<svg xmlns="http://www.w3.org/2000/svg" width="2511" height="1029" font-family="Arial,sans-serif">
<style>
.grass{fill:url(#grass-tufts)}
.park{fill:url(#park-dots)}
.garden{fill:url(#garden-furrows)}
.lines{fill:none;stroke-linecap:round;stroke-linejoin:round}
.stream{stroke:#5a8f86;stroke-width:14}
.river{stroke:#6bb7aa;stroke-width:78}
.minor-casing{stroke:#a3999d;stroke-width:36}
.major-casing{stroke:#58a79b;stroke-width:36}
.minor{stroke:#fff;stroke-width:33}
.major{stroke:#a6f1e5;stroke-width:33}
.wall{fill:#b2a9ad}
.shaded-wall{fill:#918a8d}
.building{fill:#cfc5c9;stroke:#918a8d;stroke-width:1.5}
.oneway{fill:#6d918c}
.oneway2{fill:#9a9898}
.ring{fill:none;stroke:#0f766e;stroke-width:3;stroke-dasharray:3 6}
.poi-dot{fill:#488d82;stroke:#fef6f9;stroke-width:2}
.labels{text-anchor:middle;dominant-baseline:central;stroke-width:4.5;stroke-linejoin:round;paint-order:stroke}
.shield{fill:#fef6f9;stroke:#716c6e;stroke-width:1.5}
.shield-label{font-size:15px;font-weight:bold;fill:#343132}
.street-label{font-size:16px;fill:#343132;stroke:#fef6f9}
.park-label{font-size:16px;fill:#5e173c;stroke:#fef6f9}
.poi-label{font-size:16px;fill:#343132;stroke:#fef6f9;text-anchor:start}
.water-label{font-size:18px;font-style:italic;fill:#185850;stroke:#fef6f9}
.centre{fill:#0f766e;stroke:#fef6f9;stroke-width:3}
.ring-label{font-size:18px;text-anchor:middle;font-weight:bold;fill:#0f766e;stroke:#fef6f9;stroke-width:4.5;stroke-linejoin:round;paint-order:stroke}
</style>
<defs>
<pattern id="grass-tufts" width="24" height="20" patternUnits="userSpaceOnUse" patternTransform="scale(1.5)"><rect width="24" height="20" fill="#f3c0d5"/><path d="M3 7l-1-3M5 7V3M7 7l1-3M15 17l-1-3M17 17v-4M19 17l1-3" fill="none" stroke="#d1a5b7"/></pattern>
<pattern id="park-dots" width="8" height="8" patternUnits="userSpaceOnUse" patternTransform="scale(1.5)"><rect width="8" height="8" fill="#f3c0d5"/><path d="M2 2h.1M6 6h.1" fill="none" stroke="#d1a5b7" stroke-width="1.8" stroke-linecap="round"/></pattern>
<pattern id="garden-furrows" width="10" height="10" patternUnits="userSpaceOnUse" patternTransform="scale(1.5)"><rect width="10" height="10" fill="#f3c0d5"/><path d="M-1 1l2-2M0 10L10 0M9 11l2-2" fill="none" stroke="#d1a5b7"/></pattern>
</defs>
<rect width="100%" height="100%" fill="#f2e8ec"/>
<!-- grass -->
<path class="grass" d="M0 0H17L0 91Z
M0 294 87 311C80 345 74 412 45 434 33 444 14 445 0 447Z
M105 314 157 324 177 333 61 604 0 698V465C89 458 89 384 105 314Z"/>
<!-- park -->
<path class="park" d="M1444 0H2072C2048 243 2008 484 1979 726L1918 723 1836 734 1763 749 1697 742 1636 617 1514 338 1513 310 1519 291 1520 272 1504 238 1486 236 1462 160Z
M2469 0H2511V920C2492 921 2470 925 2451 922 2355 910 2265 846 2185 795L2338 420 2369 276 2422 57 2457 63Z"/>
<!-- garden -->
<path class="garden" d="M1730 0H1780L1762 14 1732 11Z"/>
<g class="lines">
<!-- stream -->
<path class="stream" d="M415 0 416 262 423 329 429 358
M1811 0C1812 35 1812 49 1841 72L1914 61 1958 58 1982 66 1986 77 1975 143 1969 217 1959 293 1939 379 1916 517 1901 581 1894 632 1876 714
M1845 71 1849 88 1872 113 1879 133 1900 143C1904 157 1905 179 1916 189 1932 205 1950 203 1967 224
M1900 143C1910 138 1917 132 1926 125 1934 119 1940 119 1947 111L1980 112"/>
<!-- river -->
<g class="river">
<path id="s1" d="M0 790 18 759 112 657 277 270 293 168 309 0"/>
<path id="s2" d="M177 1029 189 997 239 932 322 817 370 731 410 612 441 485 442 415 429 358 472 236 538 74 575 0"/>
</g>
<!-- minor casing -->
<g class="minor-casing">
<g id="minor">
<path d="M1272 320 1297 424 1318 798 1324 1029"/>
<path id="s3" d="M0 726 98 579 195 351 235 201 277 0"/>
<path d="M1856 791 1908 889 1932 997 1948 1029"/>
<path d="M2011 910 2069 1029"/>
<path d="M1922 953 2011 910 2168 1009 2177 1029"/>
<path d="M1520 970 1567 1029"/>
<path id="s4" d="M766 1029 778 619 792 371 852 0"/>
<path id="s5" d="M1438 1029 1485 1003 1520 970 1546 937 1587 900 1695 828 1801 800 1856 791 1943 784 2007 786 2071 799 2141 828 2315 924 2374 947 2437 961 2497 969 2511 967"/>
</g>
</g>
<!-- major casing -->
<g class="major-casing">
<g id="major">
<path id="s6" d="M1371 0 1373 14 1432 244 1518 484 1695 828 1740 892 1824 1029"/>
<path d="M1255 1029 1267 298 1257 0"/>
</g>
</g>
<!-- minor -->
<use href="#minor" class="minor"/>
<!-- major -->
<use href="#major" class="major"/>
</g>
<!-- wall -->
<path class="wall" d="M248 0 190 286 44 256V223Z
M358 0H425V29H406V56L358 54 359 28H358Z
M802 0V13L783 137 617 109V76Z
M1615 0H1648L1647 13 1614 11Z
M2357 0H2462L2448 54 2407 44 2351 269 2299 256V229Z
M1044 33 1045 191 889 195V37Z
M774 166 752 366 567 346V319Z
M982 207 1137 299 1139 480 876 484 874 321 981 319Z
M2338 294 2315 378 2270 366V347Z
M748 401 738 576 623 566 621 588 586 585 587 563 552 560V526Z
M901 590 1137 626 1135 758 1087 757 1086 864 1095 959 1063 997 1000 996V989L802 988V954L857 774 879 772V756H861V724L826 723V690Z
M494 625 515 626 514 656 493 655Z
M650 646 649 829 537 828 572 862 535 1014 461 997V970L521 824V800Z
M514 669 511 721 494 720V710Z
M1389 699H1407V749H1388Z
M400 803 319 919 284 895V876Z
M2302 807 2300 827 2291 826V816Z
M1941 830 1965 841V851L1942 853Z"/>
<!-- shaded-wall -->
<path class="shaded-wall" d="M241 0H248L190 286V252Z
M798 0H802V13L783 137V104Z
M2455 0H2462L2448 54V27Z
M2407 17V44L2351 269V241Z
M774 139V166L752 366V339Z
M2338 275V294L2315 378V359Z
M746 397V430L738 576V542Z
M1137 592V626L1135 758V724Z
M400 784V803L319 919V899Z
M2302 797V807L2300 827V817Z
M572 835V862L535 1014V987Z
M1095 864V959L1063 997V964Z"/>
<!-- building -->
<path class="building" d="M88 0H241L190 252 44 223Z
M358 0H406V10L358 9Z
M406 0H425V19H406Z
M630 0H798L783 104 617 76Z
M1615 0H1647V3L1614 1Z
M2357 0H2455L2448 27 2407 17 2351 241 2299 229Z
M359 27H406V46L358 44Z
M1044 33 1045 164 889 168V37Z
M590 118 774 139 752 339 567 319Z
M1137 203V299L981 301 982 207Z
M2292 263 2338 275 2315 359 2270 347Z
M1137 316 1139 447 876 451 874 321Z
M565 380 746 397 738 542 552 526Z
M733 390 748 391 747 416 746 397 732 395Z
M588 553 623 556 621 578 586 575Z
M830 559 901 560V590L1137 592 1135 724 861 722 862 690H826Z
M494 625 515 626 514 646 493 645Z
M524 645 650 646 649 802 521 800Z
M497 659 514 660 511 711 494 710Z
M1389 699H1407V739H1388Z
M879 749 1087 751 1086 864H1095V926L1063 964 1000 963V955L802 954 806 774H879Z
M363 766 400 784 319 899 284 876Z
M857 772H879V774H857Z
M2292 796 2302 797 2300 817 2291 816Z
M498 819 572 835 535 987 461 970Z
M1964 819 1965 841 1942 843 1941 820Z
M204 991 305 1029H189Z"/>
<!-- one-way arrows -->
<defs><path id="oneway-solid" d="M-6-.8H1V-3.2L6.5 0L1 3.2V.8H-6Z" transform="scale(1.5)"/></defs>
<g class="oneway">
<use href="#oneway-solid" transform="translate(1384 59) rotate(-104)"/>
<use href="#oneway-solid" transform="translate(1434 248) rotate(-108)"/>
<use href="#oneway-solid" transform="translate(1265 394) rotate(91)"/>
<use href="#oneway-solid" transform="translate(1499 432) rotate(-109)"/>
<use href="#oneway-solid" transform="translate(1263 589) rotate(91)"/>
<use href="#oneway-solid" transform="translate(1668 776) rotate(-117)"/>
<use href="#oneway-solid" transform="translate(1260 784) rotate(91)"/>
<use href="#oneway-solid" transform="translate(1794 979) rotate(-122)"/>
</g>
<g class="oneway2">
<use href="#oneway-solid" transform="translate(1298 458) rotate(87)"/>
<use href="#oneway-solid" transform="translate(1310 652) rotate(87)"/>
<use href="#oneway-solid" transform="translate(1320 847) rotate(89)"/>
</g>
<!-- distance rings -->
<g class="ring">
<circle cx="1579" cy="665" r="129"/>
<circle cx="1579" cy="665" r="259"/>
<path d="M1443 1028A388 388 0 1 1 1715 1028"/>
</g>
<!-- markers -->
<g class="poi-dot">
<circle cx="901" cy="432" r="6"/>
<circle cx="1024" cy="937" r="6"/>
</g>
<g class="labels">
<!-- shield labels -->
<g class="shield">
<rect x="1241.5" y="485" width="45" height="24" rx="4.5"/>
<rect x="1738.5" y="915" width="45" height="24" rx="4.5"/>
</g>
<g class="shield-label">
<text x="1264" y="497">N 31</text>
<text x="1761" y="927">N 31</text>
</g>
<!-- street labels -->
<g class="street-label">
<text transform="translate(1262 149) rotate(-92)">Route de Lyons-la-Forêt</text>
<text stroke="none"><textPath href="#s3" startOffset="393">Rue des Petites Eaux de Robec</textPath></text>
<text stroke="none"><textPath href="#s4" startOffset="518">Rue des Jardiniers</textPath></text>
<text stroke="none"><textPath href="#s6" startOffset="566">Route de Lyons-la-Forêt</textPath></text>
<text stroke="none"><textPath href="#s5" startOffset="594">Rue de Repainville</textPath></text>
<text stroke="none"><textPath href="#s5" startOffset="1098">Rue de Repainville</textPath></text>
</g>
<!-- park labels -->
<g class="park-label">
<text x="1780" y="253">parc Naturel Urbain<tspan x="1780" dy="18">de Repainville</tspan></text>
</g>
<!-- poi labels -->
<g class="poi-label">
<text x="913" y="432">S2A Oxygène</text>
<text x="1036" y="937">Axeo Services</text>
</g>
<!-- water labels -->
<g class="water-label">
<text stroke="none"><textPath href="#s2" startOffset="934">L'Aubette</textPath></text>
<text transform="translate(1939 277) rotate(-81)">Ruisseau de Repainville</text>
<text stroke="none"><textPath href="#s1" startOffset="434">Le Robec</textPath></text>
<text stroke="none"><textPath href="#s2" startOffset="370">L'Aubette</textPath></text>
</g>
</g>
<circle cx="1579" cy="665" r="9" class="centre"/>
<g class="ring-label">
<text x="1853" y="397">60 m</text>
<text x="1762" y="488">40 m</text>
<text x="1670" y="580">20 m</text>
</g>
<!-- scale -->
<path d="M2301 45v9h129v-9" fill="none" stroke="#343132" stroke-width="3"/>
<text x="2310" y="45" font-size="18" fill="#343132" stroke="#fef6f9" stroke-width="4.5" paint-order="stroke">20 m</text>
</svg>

------------------------------------------------------------------------

[PROMPT]
Return each line in the records that holds the string "lines".

[SOLUTION TO THIS EXERCISE]
.lines{fill:none;stroke-linecap:round;stroke-linejoin:round}
<g class="lines">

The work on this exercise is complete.